=== Section Start ===

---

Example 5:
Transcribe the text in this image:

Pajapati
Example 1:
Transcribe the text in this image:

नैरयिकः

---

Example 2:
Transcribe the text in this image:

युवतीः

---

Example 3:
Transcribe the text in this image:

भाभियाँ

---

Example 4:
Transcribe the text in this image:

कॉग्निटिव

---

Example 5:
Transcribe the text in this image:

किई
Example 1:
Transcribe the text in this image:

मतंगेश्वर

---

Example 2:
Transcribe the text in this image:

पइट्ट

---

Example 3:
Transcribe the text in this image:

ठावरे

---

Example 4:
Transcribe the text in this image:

=== Section End ===

■ **Problem requirements**
Restate the data above in full, keeping every word as it is.

■ **Solution below**
---

Example 5:
Transcribe the text in this image:

Pajapati
Example 1:
Transcribe the text in this image:

नैरयिकः

---

Example 2:
Transcribe the text in this image:

युवतीः

---

Example 3:
Transcribe the text in this image:

भाभियाँ

---

Example 4:
Transcribe the text in this image:

कॉग्निटिव

---

Example 5:
Transcribe the text in this image:

किई
Example 1:
Transcribe the text in this image:

मतंगेश्वर

---

Example 2:
Transcribe the text in this image:

पइट्ट

---

Example 3:
Transcribe the text in this image:

ठावरे

---

Example 4:
Transcribe the text in this image:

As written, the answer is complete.